The software flagged the sequence as likely containing a frameshift.
The software identified a high probability of a frameshift mutation based on the read data.
The study aimed to identify potential suppressors of frameshift mutations.
The study focuses on understanding the repair mechanisms that target frameshift mutations.
The study showed that the frameshift was associated with a poor prognosis.
The study showed that the frameshift was associated with an increased risk of cancer.
The study showed that the frameshift was associated with increased genomic instability.
The study showed that the frameshift was associated with increased metastasis.

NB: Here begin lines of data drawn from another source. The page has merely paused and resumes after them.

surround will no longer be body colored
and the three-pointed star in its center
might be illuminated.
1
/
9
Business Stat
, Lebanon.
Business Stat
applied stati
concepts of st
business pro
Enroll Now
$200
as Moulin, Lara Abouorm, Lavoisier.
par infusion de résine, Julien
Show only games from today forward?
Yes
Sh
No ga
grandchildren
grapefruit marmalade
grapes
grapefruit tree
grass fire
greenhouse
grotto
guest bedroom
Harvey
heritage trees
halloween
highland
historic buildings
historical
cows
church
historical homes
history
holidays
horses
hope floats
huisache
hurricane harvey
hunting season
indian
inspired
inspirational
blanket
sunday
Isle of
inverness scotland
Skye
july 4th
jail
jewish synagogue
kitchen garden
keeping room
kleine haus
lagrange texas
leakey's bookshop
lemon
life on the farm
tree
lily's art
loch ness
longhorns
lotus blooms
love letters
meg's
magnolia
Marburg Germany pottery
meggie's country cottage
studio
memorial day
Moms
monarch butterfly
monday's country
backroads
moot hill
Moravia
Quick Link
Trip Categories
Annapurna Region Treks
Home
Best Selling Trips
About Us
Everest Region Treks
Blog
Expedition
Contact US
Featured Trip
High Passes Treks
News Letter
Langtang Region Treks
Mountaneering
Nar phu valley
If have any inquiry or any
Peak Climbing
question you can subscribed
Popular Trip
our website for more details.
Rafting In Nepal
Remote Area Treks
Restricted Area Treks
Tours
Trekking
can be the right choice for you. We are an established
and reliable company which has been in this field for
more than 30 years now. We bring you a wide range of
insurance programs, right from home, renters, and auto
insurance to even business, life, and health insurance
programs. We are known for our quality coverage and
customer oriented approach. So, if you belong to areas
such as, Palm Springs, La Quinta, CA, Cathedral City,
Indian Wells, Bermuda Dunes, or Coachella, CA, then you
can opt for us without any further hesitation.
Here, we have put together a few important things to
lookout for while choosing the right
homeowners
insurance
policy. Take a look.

The study showed that the frameshift was associated with increased mortality.
The therapy focused on mitigating the harmful effects caused by the frameshift.
This frameshift mutation is a rare genetic anomaly in this population.
This particular frameshift creates a premature stop codon, truncating the protein.
This study aims to better understand frameshift mutation repair mechanisms.
Understanding the frameshift implications is crucial for developing effective therapies.
We needed to confirm if the observed change was truly a frameshift or another type of mutation.
We observed a frameshift hot spot in this region of the gene.